• **Required action**
Please repeat the text of these items with every "ПОЛЕТЕТЬ" swapped for "ПОЕХАТЬ", changing nothing else and leaving out the pictures.

• **Supplied records**
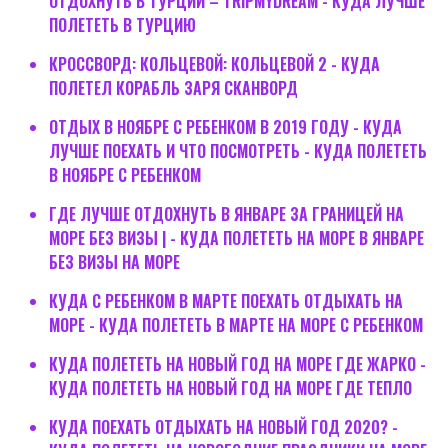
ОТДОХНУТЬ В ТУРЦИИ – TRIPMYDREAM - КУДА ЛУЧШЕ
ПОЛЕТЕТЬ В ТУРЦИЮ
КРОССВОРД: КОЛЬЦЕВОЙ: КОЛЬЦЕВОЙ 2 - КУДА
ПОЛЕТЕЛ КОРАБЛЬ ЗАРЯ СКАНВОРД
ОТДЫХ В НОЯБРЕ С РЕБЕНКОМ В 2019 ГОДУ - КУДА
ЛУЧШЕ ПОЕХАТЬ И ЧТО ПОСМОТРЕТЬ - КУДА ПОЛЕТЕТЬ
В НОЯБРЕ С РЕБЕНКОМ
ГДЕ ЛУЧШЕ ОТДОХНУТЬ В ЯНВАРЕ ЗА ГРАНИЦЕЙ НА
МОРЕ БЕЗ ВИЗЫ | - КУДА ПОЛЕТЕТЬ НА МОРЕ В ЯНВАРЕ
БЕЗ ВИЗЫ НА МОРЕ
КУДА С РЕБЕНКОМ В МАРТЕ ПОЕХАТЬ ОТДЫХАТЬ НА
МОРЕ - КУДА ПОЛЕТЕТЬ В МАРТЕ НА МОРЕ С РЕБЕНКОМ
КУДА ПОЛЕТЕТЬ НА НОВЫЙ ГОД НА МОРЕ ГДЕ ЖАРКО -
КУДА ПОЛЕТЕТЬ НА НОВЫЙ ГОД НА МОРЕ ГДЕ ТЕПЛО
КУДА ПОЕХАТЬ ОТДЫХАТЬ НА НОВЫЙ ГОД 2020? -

• **Answer section**
ОТДОХНУТЬ В ТУРЦИИ – TRIPMYDREAM - КУДА ЛУЧШЕ
ПОЕХАТЬ В ТУРЦИЮ
КРОССВОРД: КОЛЬЦЕВОЙ: КОЛЬЦЕВОЙ 2 - КУДА
ПОЛЕТЕЛ КОРАБЛЬ ЗАРЯ СКАНВОРД
ОТДЫХ В НОЯБРЕ С РЕБЕНКОМ В 2019 ГОДУ - КУДА
ЛУЧШЕ ПОЕХАТЬ И ЧТО ПОСМОТРЕТЬ - КУДА ПОЕХАТЬ
В НОЯБРЕ С РЕБЕНКОМ
ГДЕ ЛУЧШЕ ОТДОХНУТЬ В ЯНВАРЕ ЗА ГРАНИЦЕЙ НА
МОРЕ БЕЗ ВИЗЫ | - КУДА ПОЕХАТЬ НА МОРЕ В ЯНВАРЕ
БЕЗ ВИЗЫ НА МОРЕ
КУДА С РЕБЕНКОМ В МАРТЕ ПОЕХАТЬ ОТДЫХАТЬ НА
МОРЕ - КУДА ПОЕХАТЬ В МАРТЕ НА МОРЕ С РЕБЕНКОМ
КУДА ПОЕХАТЬ НА НОВЫЙ ГОД НА МОРЕ ГДЕ ЖАРКО -
КУДА ПОЕХАТЬ НА НОВЫЙ ГОД НА МОРЕ ГДЕ ТЕПЛО
КУДА ПОЕХАТЬ ОТДЫХАТЬ НА НОВЫЙ ГОД 2020? -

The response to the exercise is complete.